#### Data extract
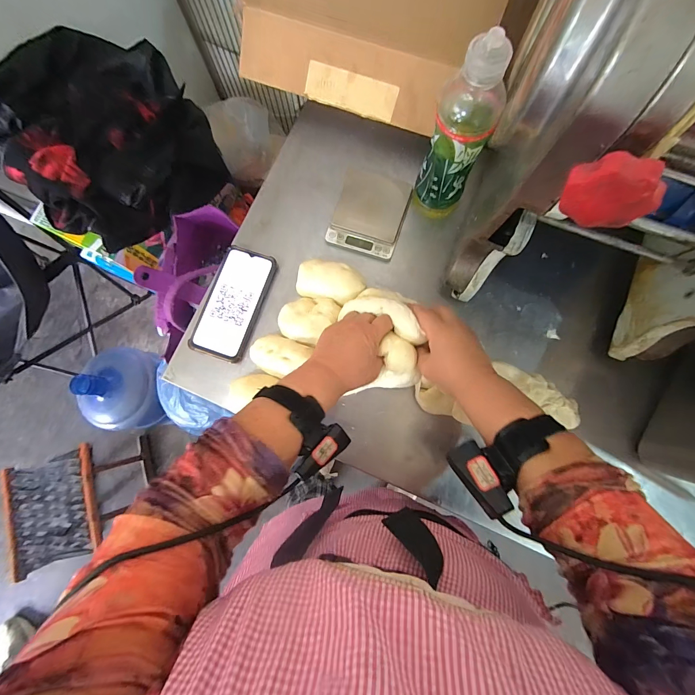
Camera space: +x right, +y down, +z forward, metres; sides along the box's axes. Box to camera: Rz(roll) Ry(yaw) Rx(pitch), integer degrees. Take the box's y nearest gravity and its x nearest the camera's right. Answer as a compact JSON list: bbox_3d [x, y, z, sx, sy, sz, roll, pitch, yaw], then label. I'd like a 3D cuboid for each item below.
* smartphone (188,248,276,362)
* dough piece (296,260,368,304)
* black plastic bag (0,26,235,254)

#### Task requirements
Return the whole listing, word for word, and leave out every picture.

#### Result
Camera space: +x right, +y down, +z forward, metres; sides along the box's axes. Box to camera: Rz(roll) Ry(yaw) Rx(pitch), integer degrees. Take the box's y nearest gravity and its x nearest the camera's right. Answer as a compact JSON list: bbox_3d [x, y, z, sx, sy, sz, roll, pitch, yaw], then label. I'd like a 3D cuboid for each item below.
* smartphone (188,248,276,362)
* dough piece (296,260,368,304)
* black plastic bag (0,26,235,254)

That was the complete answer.